Cleo stared at her for a moment. Another. Then, she turned away again.
“What happened?” Isla asked. “What happened a century ago? Why didn’t you attend the fourth Centennial?”
At that, ice swept across the isle. It rippled in every direction and hardened beneath Isla’s feet. She had to sprout vines from her hands to root her in place, to keep from slipping. Ciel and Avel braced her sides, wind circling around their bodies to keep them still.
Cleo turned. “You dare ask me a question like that?”
Isla took a step forward, beyond her Skyling guards, her roots digging into the ice, keeping her grounded. “I do,” she said. “Something happened. What was it?”
For the fraction of a second, Isla caught a sliver of real emotion that made its way past the Moonling’s normally icy mask. Pain.
Cleo could feel pain?
“We both want the same thing. For our realms to survive.
We can help each other.” Cleo looked doubtful, and Isla growled. “I know you hate me, but you love your people. Do it for them.”
To her immense surprise, the Moonling smirked. “I don’t hate you,” she said. Then she turned, and the ice around her retracted, curling back to its source.

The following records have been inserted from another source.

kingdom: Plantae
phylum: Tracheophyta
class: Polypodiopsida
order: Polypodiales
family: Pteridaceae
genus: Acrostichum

Only when she was almost at the palace’s front doors did Isla hear the Moonling ruler say, “I’ll consider it,” before sweeping inside.
Grim was coming to destroy Lightlark in twenty-nine days.
From her vision, she had figured an attack was inevitable, but that didn’t help the pain of knowing someone she once cared about was set on destroying everything she now loved.
Oro was irrevocably connected to Lightlark, as king. If the island fell . . . so would he.
All representatives were called for a meeting first thing the next morning. Isla hadn’t told Oro about her visit to Cleo the night prior. As she watched the door, her hope the Moonling would stay withered. Grim’s declaration of an attack was the perfect excuse for Cleo to leave Lightlark once and for all, on her ships. The Moonling newland was well established and not under threat. It would be so easy for Cleo to take her people and flee.